- Associated Press - Tuesday, May 6, 2014

MADISON, Wis. (AP) - The Legislature’s finance committee approved a new policy governing University of Wisconsin System surpluses on Tuesday, wrapping up a nasty clash between Republicans and UW officials over the system’s massive balances.

System officials have taken heavy criticism since word broke last spring that the system finished fiscal year 2012 with $1 billion on hand while forcing students to pay steeper and steeper tuition every year.

The policy requires campuses with surpluses of more than 12 percent of yearly expenditures to justify them to the Board of Regents and supply spending plans. The regents, in turn, will have to submit those details to legislators.

Schools with balances of less than zero in their tuition or auxiliary funds would have to give the regents a savings plan. Schools would be barred from using the need to build balances as a reason to seek a tuition increase.

The committee approved the policy 15-0 with little debate.

“Our goal is to maximize our transparency,” said Sen. Alberta Darling, R-River Hills, the committee’s co-chairwoman. “We’re going to know what the dollars are going for. I think it’s a tremendous step in the right direction.”

Kevin Reilly, who led the system when the budget surplus first came to light, told legislators during a hearing at the state Capitol last April that most of the money was meant for specific purposes and that campuses built the surpluses to protect themselves as state funding dwindles.

Republicans responded with a two-hour tongue-lashing, questioning how system officials could raise tuition when they have more than enough money. Senate President Mike Ellis, R-Neenah, told Reilly he was disgusted and later told reporters that system officials think they’re better than everyone else.

The state budget Republican Gov. Scott Walker signed in June froze tuition and mandated that the system come up with a plan governing the surpluses.

The system’s original plan called for schools to finish each fiscal year with surpluses in tuition and auxiliary operation accounts of at least 10 percent of the past year’s spending. Auxiliary accounts consist of revenue from parking fees, student housing and dining fees and athletic events.

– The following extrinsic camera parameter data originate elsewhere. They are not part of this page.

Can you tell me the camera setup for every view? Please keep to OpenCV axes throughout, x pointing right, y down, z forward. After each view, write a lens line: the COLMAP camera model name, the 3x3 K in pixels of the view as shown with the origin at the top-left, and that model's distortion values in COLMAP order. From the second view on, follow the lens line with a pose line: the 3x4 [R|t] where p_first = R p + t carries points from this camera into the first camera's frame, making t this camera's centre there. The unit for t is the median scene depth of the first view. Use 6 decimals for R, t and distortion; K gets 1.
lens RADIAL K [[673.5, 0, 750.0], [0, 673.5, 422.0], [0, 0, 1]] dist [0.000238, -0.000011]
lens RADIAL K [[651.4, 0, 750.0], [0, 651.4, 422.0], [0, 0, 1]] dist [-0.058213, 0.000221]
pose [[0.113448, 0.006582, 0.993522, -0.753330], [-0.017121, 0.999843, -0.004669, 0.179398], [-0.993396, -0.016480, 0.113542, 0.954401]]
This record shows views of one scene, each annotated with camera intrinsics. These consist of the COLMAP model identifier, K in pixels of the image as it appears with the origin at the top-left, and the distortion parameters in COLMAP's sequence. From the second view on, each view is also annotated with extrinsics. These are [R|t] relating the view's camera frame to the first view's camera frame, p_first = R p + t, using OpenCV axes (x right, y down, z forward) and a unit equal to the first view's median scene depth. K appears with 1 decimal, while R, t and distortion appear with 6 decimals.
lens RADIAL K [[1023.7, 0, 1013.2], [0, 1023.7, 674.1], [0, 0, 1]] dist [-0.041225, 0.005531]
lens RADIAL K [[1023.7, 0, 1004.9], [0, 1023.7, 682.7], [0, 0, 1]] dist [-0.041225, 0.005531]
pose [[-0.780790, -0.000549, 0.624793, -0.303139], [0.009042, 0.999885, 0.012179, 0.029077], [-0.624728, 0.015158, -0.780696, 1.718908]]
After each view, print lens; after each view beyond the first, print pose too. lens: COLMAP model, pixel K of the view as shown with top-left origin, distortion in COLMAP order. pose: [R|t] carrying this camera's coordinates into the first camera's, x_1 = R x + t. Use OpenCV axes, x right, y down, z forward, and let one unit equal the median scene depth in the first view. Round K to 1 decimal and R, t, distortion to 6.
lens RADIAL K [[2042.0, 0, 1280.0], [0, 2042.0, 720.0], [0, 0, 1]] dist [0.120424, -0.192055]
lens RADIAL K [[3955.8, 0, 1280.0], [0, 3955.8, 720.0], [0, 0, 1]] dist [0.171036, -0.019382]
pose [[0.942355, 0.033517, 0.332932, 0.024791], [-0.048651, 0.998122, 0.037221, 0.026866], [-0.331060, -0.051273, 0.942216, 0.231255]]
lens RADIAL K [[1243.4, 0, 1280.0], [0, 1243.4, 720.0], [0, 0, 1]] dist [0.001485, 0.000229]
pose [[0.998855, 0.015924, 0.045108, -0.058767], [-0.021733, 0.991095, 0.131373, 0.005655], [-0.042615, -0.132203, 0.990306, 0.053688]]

The Board of Regents would have had to sign off on any surpluses larger than 15 percent of expenditures and submit a report detailing the surpluses and the money’s purposes to lawmakers.

Republicans on the finance committee said they imposed the 12 percent justification threshold because it creates more transparency than the 15 percent trigger. They said they erased the 10 percent minimum balance out of concerns campuses might use it as a reason to raise tuition.

Reilly stepped down in December and new system President Ray Cross has been trying to repair relationships with the GOP since he took over in February. Cross looked on from the audience as the committee discussed the policy but didn’t address the panel. After the vote he approached the committee’s dais and started shaking members’ hands.

“We’ve put tools in place,” Cross told reporters. “It opens a window into our finances. This allows us to better understand what we’re sitting on.”

Projections show the system will finish the fiscal year that ends this June 30 with about $1.1 billion left over. Walker has called for freezing tuition again in the 2015-17 state budget.